There are other reasons why the study makes sense. The authors’ interpretation of the results of this study that tree nuts promote CVD-protective tryptophan metabolites and heart health makes sense because of its ability to help reduce inflammation, one of the main causes atherosclerosis and heart disease.

The benefits of more serotonin

Emotional eating is a major contributing factor to obesity. Walnuts can improve mood through an increase in serotonin which is one of the key neurotransmitters to regulate mood. The researchers were surprised to see an increase in serotonin levels in the nut group during the weight loss and weight maintenance phases of the study. Only the tree nuts group experienced an increase in stool serotonin levels. At the end of the study, both groups had higher serotonin blood levels.

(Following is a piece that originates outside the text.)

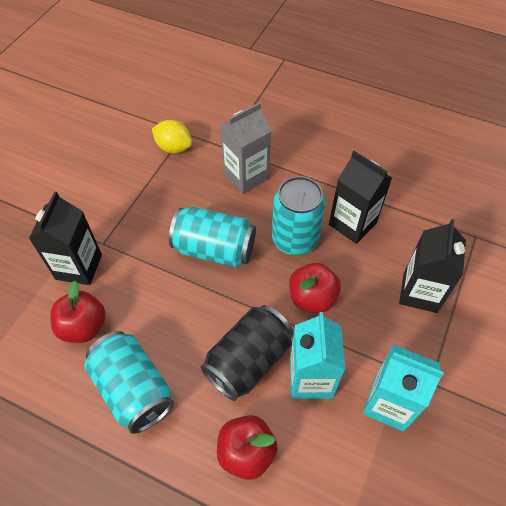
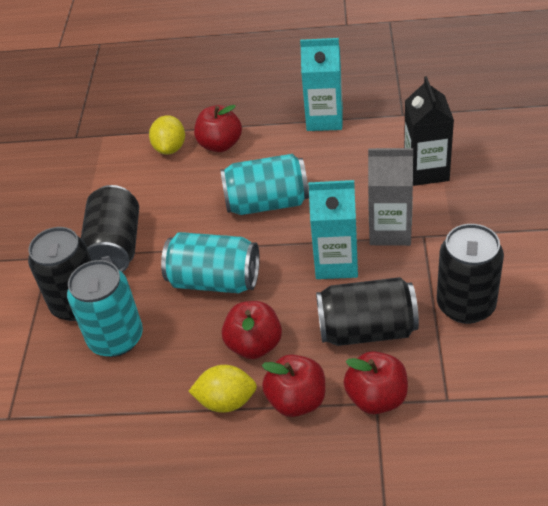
black can: 1 -> 4
black carton: 3 -> 1
red apple: 3 -> 4
yellow lemon: 1 -> 2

The authors speculate that this final increase in blood serotonin in all participants could be evidence of the body’s response to weight loss. Indeed, an increase in serotonin levels may benefit overweight or obese people trying to lose weight due to its role in energy expenditure and appetite suppression.

What’s good in nuts

40g of walnuts or peanuts provides over 10% of the recommended nutrient intake for adult males of protein, iron, magnesium, phosphorus, zinc, copper, thiamin and vitamin E. In addition, 40g of walnuts provides over 10% of the Recommended Dietary Allowance for Adult Males of Vitamin B-6 and Selenium.

As an example, here are some important nutrients associated with some tree nuts:

Pistachios contain phytosterols, potassium, and carotenoids that support healthy blood vessels and blood lipids.

Brazil nuts contain selenium, which helps fight oxidative stress and support heart health and immune health.

Pecans are high in copper, which aids in blood sugar metabolism and can help maintain a healthy thyroid gland.

Almonds are rich in antioxidants, fiber and protein.

Just one Brazil nut provides 100% of the recommended daily intake of selenium. Although nuts are high in energy, concerns about their link to weight gain seem unwarranted. Studies have shown that a higher intake of tree nuts is associated with reduced weight and body fat, suggesting that they do not contribute to weight gain.